◆ **Problem 1**
Please give the rows below as a numbered list with blank lines left out, starting with the line that contains "common name: Hairy curtain crust" and going on through the last line of the rows.

◆ **Extracted text**
::::
Massive gaming expansion bill sits on shelf while politicians ponder

Illinois: Wasteland or Promised Land?

Senate Bill 744, which the Illinois legislature approved in May, would vastly increase gaming opportunities—more than in almost any other state, except perhaps Nevada. The bill to add casinos and authorize slots at racetracks—tripling the number of machines in the state—will, depending on who is talking, destroy the existing casino market or be the promised land, generating jobs and prosperity.

Whether or not Governor Pat Quinn signs the bill, the fact remains that Illinois is considered by many to be a hard place for a casino operator to do business or make an investment.

As Innovation Group President Steve Rittvo puts it, “Illinois’ greatest asset and its greatest problem are the same thing.”

Problem or Solution

An existing casino operator, who prefers not to give his name, agrees. “Existing operators are very unhappy with the bill because of the additional competition,” he says. “When the bill that legalized casinos passed in 1992 they weren’t talking about maximizing revenue. This new legislation really adds casinos to all of the populous areas of the state.”

This operator blames fallen revenues on two things: “It’s the smoking ban and competition from the two Indian casinos in Milwaukee, and Four Winds and the Horseshoe Hammond, where they spent $500 million. The smoking and the new competition in neighboring states had the impact on profits. The economy is the third thing, but that is across the board in any market.”

SB 744 represents the worst tendency of Illinois politicians, says the operator. “Politicians tend to overestimate the size of the market, and they don’t understand the business from a competitive standpoint. They don’t understand how the business operates.”

Illinois politics are different from other states. They don’t do anything by halves. If they are going to buy an election, they buy it, although as Joseph Kennedy said, nobody is willing to pay for a landslide. Illinois produced the current president of the United States, who pointedly runs a squeaky-clean administration, but it is also where a former governor languishes in federal prison and his successor was impeached and just convicted on federal corruption charges.

In this state that doesn’t believe in half measures, it isn’t surprising to see that philosophy extended to gaming, where a 400-page bill that would expand slots and gaming tables from 12,000 to possibly 38,300 sits on the desk of Quinn, a self-proclaimed reformer. Also known for a John Kerry-like tendency to be against an issue before he is for it, Quinn has 90 days—until the fall—to decide whether he is actually for the bill he has called “too top-heavy” and “excessive.”
::::
◆ **Problem 2**
In the Illinois gaming article, how long does Quinn have to decide whether to sign the bill?
::::
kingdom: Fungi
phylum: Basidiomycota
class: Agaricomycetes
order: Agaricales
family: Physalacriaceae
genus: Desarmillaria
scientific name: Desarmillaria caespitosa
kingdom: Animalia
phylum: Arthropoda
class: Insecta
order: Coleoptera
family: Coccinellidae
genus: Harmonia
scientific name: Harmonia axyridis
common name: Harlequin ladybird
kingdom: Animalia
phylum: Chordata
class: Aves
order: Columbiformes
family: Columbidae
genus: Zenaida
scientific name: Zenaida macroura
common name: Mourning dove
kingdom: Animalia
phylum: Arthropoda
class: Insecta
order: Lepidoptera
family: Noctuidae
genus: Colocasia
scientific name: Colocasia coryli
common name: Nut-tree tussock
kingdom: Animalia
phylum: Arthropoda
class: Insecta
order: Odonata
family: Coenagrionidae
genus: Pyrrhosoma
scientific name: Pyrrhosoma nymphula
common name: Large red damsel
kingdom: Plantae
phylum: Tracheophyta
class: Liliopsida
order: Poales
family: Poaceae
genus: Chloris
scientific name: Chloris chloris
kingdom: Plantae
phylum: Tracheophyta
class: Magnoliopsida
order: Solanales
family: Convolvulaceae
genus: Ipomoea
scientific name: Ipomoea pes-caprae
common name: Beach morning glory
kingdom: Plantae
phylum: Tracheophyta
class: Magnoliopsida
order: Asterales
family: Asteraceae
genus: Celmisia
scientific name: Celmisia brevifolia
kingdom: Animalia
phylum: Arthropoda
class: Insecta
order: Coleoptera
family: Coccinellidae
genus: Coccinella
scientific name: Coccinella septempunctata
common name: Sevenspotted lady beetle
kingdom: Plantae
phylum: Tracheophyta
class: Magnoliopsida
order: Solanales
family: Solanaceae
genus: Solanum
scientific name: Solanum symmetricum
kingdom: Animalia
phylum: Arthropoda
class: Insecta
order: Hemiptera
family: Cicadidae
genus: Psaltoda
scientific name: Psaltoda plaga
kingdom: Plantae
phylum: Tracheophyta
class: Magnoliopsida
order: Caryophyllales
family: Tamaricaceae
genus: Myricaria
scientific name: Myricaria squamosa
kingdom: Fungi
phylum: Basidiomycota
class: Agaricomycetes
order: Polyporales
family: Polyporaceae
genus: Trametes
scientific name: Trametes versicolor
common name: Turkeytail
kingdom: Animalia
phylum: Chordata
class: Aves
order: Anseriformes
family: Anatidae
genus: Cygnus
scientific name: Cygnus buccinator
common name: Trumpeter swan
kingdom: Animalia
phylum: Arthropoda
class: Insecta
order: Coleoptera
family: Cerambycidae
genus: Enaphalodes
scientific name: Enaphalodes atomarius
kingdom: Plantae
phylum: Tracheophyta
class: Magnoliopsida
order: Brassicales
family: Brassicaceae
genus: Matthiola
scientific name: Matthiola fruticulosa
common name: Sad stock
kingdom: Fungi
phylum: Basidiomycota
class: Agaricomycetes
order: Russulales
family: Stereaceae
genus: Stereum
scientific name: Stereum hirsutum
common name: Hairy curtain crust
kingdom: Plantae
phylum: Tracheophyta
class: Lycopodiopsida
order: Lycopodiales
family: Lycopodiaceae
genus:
::::
◆ **Correct response 1**
1. common name: Hairy curtain crust
2. kingdom: Plantae
3. phylum: Tracheophyta
4. class: Lycopodiopsida
5. order: Lycopodiales
6. family: Lycopodiaceae
7. genus:

◆ **Correct response 2**
90 days, until the fall.